**Lesetext**
# # # #

Das kam nicht einfach über Nacht und durch Handauflegen. Die Umstellung auf eine digitale Zukunft begann 2007 und sorgte dafür, dass 600 Mitarbeiter, einschließlich Reportern, Producern und Redakteuren sukzessive beigebracht bekamen, die Ausdrucksformate des Webs und der Apps anzueignen und natürlich auch die neuen Audio-Programme zu beherrschen. Video und Foto galten von Anfang an nicht als Fremdkörper oder Farbtupfer, sondern als Bereicherung. Einen erheblichen Teil der Kosten dieser Schulung (rund 1,5 Millionen Dollar) übernahm die John S. and James L. Knight Foundation (http://www.knightfoundation.org/publications/npr-assessment), die ihre Spendengelder in Innovationsprojekte in den amerikanischen Medien steckt.

# # # #

**Aufgabe**
Übertragen Sie den folgenden Satz aus dem Lesetext ins Englische: „Video und Foto galten von Anfang an nicht als Fremdkörper oder Farbtupfer, sondern als Bereicherung.“

# # # #

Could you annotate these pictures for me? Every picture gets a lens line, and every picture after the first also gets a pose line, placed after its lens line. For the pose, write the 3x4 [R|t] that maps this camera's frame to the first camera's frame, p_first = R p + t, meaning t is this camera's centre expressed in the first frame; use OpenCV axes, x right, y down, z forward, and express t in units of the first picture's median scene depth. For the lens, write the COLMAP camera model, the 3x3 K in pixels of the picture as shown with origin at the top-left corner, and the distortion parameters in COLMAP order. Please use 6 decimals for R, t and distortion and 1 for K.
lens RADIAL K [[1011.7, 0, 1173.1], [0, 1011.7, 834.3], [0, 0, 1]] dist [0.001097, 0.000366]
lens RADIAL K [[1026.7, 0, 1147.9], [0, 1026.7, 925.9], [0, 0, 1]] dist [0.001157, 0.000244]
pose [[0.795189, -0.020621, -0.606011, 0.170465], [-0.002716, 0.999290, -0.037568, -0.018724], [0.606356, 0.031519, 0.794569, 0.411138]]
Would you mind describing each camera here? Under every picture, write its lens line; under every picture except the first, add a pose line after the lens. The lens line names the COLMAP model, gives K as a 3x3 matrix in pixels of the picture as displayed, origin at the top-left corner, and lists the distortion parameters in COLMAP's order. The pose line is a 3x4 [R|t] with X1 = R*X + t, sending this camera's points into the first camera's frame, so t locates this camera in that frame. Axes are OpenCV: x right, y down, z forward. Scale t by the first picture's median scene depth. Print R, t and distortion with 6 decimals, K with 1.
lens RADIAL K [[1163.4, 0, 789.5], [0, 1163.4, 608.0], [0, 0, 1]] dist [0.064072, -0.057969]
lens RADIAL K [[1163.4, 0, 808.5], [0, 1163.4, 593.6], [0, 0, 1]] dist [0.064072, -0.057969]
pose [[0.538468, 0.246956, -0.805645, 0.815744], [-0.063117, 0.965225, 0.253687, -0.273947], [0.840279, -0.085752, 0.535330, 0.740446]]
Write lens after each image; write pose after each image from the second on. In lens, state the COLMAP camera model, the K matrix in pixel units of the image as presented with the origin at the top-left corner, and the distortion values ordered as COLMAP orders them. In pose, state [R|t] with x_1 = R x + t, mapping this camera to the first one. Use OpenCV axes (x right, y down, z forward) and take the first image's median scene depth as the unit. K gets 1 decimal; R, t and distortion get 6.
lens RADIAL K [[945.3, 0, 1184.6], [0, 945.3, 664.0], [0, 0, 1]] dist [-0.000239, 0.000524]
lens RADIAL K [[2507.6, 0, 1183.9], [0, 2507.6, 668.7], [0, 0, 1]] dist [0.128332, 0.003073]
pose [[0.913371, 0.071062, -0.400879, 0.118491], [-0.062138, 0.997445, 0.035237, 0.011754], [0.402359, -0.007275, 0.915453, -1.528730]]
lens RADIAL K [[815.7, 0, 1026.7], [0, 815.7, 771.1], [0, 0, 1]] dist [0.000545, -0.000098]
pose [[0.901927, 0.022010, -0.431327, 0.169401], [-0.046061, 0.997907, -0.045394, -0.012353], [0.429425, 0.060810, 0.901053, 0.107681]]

# # # #

**Schriftliche Lösung**
From the very beginning, video and photography were regarded not as foreign bodies or splashes of color but as an enrichment.